===== DATASET RECORDS

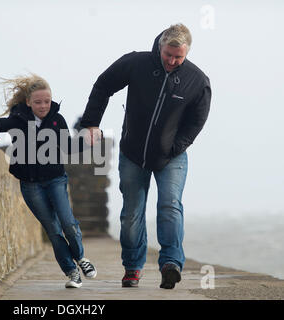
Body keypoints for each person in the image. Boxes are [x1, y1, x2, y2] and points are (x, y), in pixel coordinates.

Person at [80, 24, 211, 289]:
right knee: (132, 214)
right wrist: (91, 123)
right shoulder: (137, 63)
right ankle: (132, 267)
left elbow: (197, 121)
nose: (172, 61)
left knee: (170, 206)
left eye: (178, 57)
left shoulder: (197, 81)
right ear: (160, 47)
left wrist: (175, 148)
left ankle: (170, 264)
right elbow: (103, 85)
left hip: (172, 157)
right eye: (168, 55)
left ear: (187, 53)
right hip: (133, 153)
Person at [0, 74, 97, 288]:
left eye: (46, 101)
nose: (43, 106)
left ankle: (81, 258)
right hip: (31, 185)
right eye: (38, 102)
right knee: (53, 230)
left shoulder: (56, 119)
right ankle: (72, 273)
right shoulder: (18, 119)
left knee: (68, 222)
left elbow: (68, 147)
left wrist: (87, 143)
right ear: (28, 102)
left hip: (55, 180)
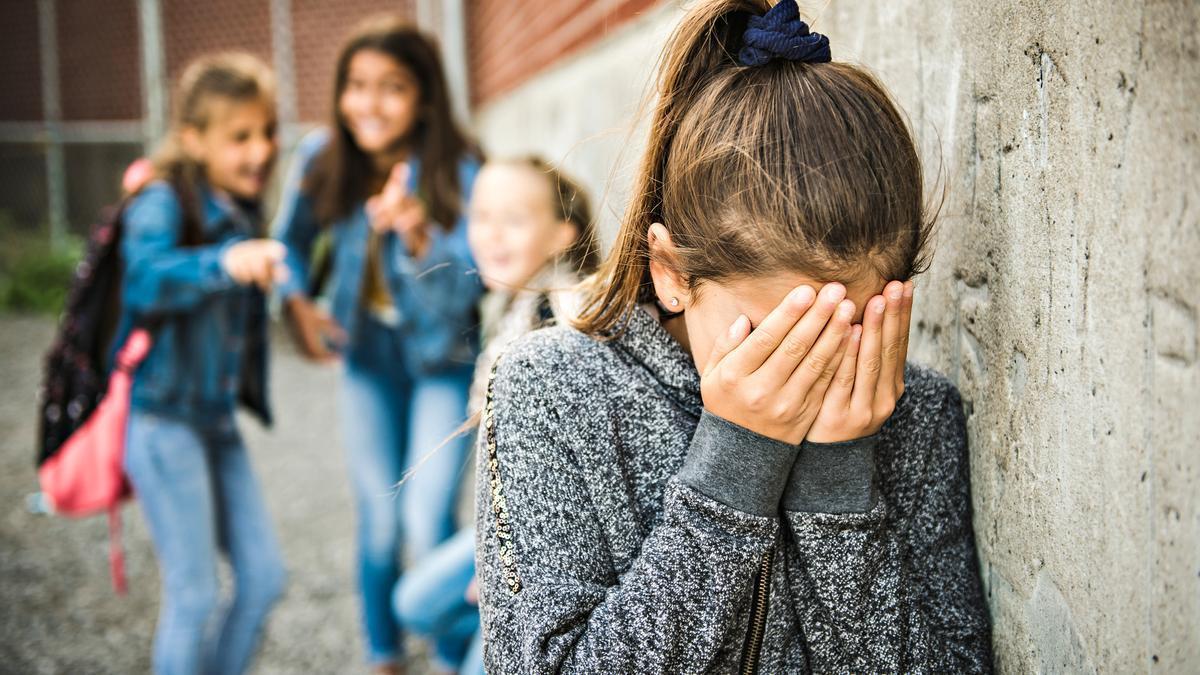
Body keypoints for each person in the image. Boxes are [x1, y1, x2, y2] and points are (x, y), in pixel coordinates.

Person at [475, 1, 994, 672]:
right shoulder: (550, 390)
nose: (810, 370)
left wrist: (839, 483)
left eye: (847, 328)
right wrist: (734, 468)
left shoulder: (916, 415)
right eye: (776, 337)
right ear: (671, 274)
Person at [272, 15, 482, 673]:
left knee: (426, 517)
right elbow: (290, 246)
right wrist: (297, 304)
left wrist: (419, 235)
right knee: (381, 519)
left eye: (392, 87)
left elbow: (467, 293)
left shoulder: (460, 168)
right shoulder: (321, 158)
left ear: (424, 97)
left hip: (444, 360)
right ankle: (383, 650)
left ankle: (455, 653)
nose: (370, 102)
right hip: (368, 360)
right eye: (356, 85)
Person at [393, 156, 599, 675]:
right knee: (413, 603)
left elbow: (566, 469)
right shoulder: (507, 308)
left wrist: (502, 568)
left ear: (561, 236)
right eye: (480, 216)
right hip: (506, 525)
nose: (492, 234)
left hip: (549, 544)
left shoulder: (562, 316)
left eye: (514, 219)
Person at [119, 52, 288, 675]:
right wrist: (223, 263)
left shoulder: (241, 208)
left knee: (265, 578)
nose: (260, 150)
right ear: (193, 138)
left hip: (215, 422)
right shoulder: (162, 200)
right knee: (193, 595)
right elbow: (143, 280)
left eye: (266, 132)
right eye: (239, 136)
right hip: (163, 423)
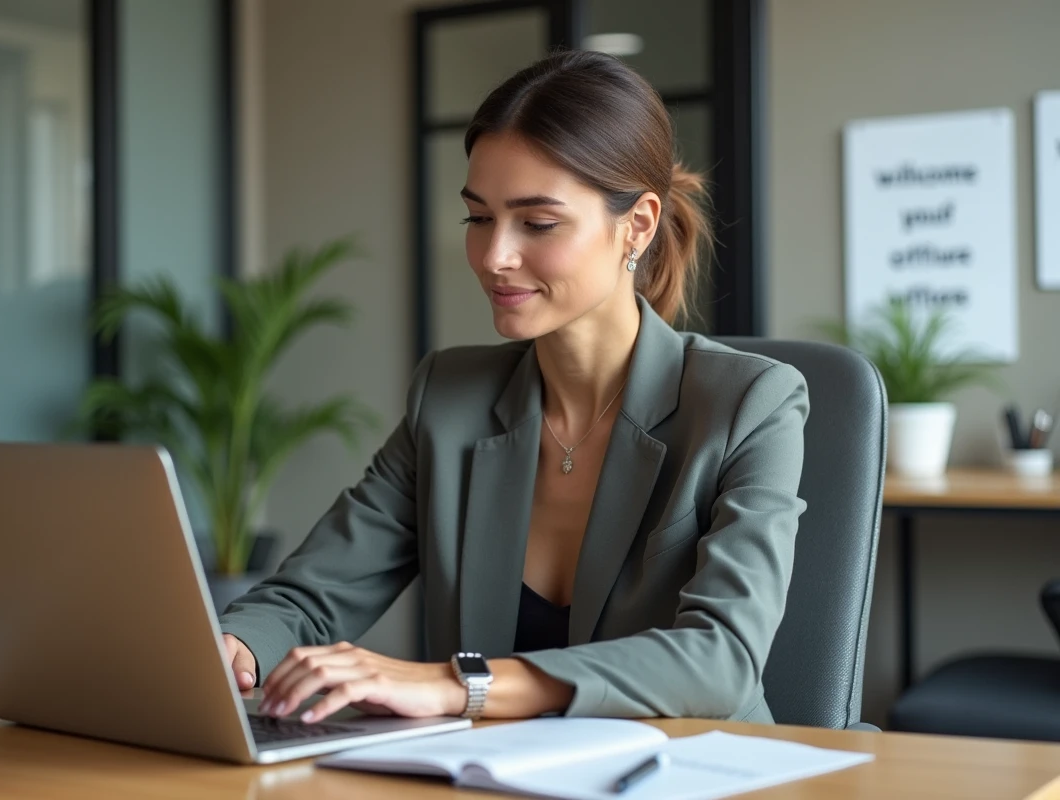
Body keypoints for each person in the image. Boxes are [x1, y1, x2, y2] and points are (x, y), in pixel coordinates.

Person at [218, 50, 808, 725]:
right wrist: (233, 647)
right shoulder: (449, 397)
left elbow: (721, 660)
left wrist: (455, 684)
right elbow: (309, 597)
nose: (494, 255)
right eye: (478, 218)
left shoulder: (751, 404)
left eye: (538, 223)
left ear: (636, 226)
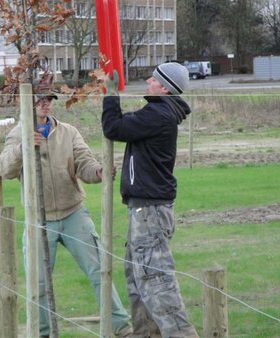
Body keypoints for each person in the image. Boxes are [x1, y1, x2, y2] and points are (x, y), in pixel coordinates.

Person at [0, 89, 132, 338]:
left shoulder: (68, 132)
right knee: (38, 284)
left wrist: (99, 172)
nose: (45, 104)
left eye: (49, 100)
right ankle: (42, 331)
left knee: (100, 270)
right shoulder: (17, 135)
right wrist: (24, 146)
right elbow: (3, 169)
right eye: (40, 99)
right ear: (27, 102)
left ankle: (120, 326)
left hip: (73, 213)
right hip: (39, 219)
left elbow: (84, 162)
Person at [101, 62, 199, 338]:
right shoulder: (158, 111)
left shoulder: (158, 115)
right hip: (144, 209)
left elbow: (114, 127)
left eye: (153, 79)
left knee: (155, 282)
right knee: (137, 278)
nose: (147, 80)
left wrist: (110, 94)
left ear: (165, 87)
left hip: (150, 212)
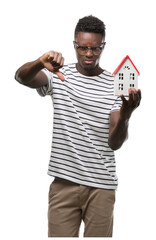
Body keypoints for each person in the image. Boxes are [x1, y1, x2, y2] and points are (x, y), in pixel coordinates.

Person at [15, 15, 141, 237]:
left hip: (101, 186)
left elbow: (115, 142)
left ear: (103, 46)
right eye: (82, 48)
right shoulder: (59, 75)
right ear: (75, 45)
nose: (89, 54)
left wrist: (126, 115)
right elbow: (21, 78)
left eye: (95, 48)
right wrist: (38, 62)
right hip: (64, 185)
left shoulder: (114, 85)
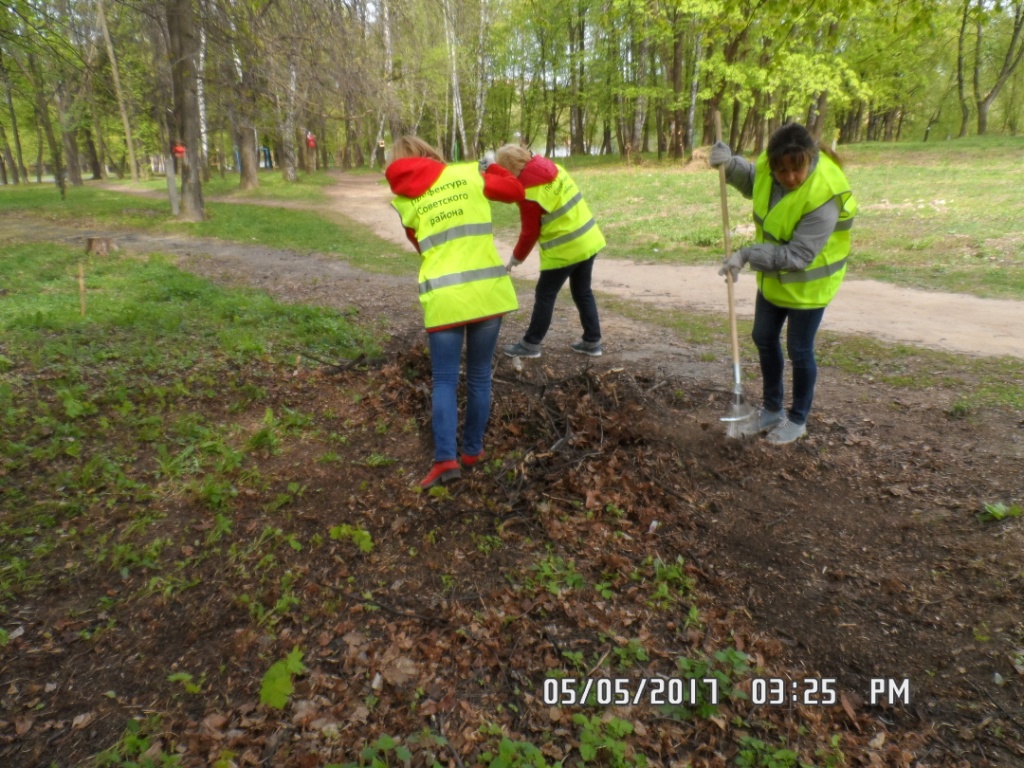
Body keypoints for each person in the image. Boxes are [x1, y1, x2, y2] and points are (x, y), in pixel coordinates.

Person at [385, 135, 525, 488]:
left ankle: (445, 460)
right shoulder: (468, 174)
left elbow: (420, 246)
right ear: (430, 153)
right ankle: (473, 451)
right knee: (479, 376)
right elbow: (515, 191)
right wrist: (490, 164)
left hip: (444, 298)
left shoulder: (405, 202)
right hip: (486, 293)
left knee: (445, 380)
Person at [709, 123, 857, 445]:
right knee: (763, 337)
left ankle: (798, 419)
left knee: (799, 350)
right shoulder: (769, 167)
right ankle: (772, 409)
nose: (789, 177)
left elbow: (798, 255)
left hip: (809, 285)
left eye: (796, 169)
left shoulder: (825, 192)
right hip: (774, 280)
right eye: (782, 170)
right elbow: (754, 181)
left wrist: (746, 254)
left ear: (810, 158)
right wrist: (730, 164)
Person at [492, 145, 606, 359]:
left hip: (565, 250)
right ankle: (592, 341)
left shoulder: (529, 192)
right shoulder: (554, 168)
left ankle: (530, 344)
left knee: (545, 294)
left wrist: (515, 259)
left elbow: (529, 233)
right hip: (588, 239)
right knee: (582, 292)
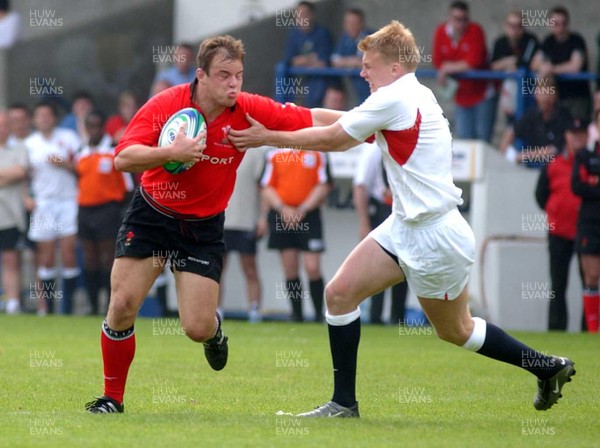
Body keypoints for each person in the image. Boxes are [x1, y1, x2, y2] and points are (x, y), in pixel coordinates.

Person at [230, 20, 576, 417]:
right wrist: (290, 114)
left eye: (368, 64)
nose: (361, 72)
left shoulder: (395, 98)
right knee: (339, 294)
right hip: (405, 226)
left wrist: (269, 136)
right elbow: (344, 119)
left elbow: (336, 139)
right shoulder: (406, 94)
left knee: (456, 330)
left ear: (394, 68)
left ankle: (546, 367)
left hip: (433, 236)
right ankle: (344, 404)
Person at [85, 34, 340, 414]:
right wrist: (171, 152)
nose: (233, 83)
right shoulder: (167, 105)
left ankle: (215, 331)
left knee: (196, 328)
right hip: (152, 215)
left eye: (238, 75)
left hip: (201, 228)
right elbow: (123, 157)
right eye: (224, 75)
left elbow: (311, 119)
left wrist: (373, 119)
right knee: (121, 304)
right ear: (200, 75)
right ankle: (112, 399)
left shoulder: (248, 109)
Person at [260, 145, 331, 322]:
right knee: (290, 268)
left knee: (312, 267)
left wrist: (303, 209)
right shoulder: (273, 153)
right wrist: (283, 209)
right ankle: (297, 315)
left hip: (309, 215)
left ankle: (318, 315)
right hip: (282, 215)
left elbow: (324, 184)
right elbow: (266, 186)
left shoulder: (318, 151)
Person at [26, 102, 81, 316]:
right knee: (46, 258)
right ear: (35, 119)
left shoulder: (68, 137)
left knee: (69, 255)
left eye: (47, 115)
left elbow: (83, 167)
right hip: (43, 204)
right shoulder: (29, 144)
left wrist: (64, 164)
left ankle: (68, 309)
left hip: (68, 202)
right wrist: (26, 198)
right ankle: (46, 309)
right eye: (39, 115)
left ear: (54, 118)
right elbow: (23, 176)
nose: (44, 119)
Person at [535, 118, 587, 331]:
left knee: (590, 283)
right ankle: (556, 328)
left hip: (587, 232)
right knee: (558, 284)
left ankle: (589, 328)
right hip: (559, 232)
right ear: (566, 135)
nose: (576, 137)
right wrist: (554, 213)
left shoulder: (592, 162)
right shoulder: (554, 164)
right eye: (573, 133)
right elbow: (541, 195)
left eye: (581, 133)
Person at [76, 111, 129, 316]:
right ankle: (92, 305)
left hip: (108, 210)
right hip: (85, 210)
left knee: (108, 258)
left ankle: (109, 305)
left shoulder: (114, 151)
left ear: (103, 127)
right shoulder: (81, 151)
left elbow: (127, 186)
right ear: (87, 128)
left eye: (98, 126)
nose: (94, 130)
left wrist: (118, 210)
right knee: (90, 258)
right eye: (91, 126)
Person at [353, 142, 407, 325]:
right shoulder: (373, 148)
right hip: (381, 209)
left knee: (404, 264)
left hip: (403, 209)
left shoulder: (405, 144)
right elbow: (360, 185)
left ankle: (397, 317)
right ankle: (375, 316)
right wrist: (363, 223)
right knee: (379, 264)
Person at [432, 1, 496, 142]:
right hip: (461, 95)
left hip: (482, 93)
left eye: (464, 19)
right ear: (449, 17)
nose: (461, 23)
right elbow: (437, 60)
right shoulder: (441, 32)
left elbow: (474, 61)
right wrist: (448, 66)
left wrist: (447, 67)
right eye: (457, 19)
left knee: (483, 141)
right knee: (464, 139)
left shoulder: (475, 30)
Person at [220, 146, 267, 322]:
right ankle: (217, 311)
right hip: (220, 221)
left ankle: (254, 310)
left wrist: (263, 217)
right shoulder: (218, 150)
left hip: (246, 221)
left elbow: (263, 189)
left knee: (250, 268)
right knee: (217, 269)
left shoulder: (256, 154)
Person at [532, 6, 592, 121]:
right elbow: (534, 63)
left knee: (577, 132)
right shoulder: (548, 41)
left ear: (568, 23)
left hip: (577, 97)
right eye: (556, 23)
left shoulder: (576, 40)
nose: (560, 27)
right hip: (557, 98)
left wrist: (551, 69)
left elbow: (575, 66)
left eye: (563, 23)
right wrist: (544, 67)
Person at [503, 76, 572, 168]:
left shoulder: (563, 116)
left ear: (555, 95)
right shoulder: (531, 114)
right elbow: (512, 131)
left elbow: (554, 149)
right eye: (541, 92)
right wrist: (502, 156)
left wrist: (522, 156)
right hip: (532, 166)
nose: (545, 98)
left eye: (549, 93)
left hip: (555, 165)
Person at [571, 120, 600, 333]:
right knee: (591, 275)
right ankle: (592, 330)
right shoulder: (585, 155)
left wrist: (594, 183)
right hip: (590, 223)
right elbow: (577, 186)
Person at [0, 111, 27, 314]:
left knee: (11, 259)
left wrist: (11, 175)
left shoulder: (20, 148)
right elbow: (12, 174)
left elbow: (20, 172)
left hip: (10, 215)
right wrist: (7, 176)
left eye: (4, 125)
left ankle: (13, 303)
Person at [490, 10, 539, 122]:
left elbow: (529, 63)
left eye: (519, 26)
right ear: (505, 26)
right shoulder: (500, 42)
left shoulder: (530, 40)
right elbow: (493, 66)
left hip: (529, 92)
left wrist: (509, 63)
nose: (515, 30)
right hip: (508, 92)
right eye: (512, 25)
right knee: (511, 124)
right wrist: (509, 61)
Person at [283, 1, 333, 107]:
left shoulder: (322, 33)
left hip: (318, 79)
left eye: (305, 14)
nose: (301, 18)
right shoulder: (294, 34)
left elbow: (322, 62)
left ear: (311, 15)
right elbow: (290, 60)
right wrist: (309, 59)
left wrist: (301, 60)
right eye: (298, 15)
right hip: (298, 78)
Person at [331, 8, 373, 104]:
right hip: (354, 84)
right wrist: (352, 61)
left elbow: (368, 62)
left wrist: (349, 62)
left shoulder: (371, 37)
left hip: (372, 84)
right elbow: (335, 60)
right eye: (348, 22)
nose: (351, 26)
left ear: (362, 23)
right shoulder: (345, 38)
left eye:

==========

> [ACTION ITEM] Word for word, restate the lines above from the line containing "left shoulder: (916, 415)" through the line containing "left ear: (424, 97)", with both included and nothing else.

> [COMPLETED EXERCISE]
left shoulder: (916, 415)
right eye: (776, 337)
right ear: (671, 274)
Person at [272, 15, 482, 673]:
left knee: (426, 517)
right elbow: (290, 246)
right wrist: (297, 304)
left wrist: (419, 235)
right knee: (381, 519)
left eye: (392, 87)
left elbow: (467, 293)
left shoulder: (460, 168)
right shoulder: (321, 158)
left ear: (424, 97)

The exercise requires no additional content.